ただいきなり上記2書に飛びつく前に、下ごしらえとして、次の2書に目を通すのがようだろう。

  1. 「集中講義デジタル戦略 テクノロジーバトルのフレームワーク」(著者:根来 龍之)
  2. 「AIにできること、できないこと-ビジネス社会を生きていくための4つの力」(著者: 藤本 浩司, 柴原 一友)

その上で、学ぶ方法として「今から学び始める方法-オンライン講義と読書」をお薦めしたい。

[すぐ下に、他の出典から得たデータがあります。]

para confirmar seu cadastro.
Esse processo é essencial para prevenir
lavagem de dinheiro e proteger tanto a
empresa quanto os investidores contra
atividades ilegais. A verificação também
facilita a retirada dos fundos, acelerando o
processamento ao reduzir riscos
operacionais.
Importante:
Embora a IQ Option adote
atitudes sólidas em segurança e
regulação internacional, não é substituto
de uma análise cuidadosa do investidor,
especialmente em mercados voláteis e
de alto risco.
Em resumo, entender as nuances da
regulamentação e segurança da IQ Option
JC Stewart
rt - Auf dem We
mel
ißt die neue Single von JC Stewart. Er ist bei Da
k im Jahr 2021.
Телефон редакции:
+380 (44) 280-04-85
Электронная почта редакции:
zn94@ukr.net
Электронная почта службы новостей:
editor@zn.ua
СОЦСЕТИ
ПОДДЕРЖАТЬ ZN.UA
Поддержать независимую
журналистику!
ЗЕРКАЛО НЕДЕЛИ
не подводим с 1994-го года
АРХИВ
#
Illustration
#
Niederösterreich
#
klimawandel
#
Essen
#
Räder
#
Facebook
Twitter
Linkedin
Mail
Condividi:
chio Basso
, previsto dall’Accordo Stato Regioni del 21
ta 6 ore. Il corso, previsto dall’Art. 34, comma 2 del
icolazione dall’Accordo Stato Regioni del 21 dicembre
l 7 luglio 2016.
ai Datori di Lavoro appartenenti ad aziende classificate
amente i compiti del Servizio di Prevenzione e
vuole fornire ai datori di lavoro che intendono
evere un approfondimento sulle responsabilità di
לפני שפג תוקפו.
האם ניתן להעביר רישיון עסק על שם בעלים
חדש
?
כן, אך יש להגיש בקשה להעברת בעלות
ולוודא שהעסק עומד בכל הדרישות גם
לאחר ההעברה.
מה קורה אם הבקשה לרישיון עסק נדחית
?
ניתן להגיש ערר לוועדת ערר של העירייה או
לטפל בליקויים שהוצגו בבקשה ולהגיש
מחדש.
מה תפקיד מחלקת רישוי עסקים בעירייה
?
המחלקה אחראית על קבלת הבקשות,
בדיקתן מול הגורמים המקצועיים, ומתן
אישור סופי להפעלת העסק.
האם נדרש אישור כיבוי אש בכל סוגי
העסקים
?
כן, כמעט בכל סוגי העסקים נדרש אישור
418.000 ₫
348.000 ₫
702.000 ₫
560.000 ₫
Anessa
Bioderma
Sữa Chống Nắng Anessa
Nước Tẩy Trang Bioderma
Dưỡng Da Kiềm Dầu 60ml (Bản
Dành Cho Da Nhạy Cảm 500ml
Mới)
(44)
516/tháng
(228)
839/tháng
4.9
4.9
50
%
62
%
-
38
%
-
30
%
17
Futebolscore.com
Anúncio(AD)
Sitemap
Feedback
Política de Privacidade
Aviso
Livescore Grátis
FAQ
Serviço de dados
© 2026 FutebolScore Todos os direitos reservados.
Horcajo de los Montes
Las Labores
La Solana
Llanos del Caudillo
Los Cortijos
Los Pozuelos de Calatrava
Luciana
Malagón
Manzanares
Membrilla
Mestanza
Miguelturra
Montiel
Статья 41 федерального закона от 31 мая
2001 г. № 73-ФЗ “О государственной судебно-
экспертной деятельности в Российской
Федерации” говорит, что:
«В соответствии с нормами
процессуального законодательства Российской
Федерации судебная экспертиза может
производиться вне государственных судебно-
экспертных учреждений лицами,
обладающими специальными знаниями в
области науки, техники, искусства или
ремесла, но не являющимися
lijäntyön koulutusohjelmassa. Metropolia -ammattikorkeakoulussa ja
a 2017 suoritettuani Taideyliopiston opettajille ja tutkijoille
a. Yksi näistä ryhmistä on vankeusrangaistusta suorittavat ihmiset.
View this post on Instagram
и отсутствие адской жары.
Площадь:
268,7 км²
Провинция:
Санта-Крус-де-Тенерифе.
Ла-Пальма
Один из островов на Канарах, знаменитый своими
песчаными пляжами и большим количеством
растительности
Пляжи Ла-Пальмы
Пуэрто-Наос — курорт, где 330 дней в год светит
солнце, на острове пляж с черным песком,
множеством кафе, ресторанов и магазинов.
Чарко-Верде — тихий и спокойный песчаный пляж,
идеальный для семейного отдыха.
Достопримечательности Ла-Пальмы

上記で紹介したのは、放送大学とThe Great Courses Plusだが、その他、iTunes U、Podcast、様々なMOOC、gaccoもある。ただ余り散漫にならないのが重要だろう。

次に検討すべきは「デジタルで考える」、「デジタルで表現する」であろうが、これは今後の課題としよう。